The corporation revealed for the first time how many of its TV and radio stars earn more than £500,000 a year. 19 were paid more than £500,000 in the year to March 2011, two down on the previous year. Responding to stinging criticism about top-earners, the BBC also slashed the amount paid to talent earning over £1m. That figure was £14.6m - 14% down on the previous year. Overall, the corporation’s spending on talent was down by £9 million to £212m.

The BBC generated £434m in efficiency savings, taking net savings over the past three years to £903m. The corporation says it is on target to reduce the senior manager pay bill by 25% before the end of 2011. DG Mark Thompson's salary including pension benefits fell from £838,000 to £779,000.
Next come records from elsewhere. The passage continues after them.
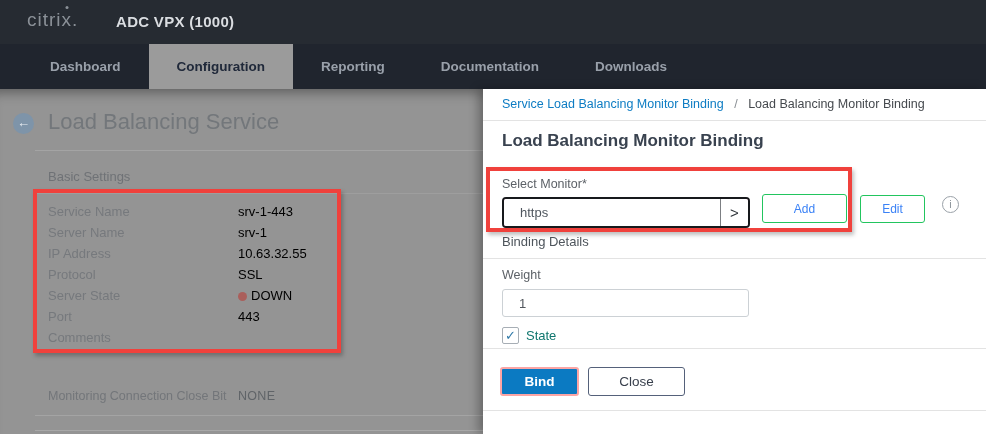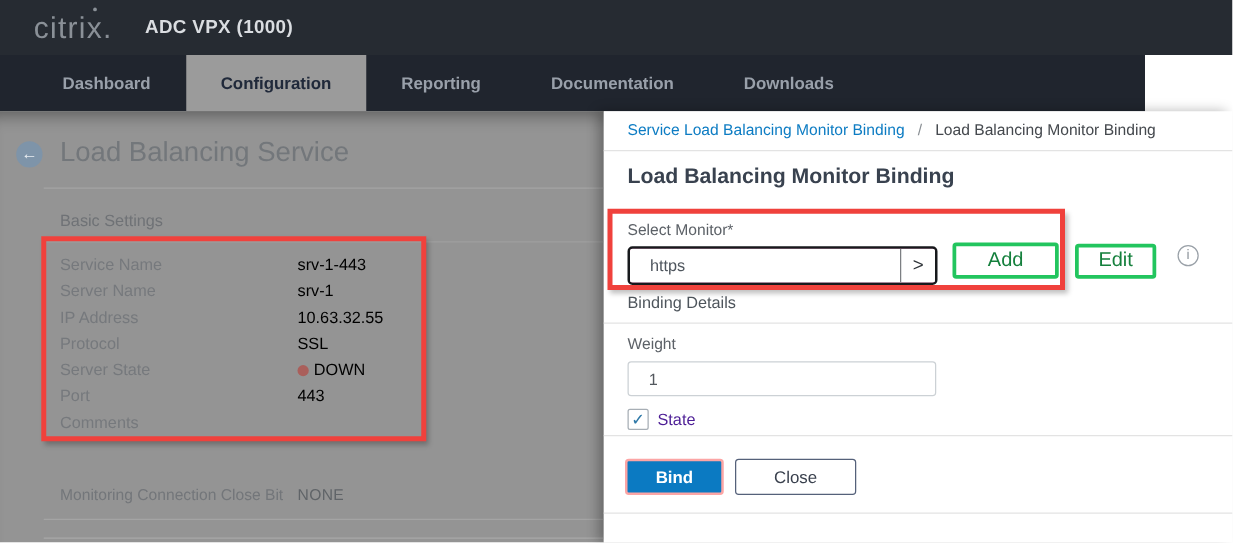"citrix." .logo { font-size: 24px -> 19px }
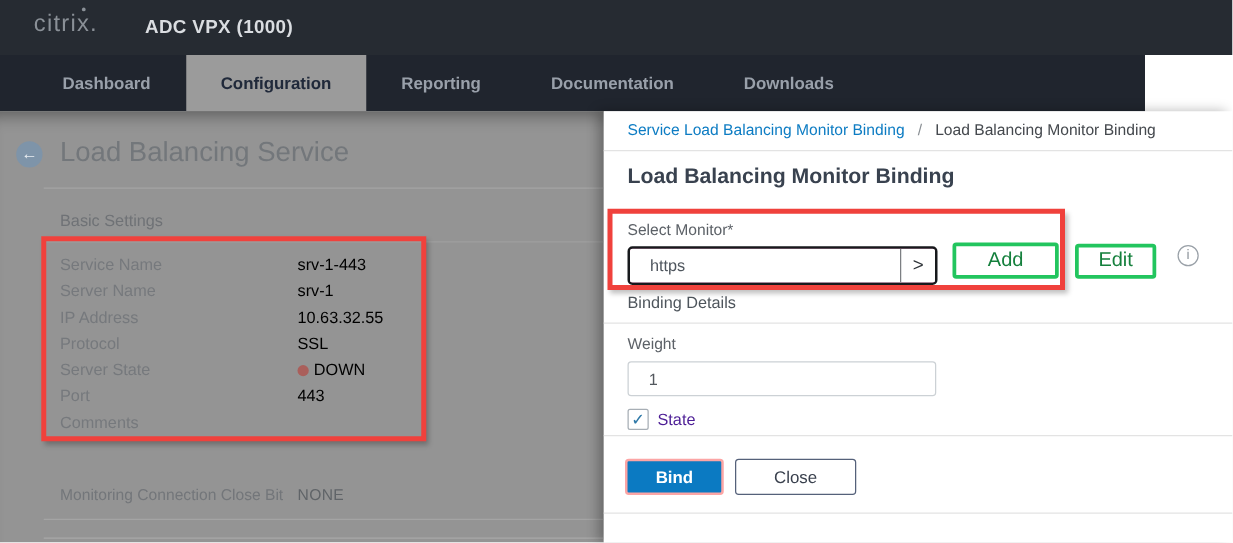"Dashboard" .navbar { width: 916px -> 986px }
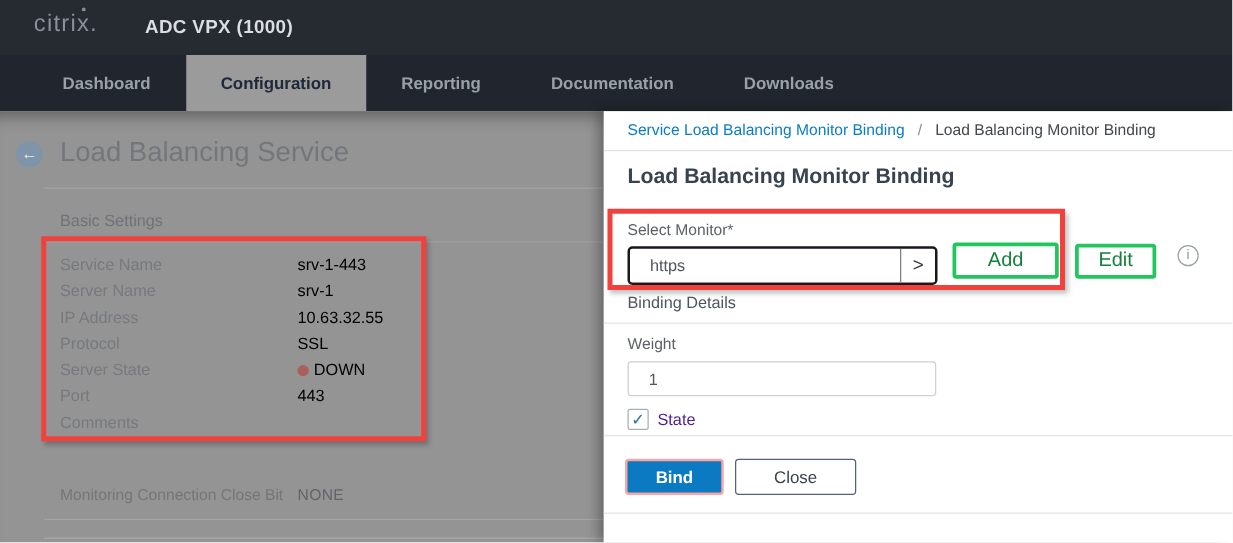"Add" .btn-outline-blue { border: 3px solid #22c55e -> 1px solid #22c55e; color: #15803d -> #3b82f6; font-size: 16px -> 12px }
More than 640 hours of drama was originated across all network services, including 44 new works. More than 45m people watched the BBC's year of science programming.

BBC Online was used by an average 20m people in the UK each week across 2010/2011. The BBC News website averaged 11.7m weekly users, up from 10.2m year on year. 12.5m people used BBC Red Button services each week while BBC iPlayer averaged over 100m requests for programmes each month (1.6bn for the entire year).

Commercial arm BBC Worldwide reported revenues of £1.16bn for the year. All told, 45% of that revenue came from just 12 brands. The top five were: Doctor Who, Top Gear, Lonely Planet, Strictly Come Dancing and BBC Earth.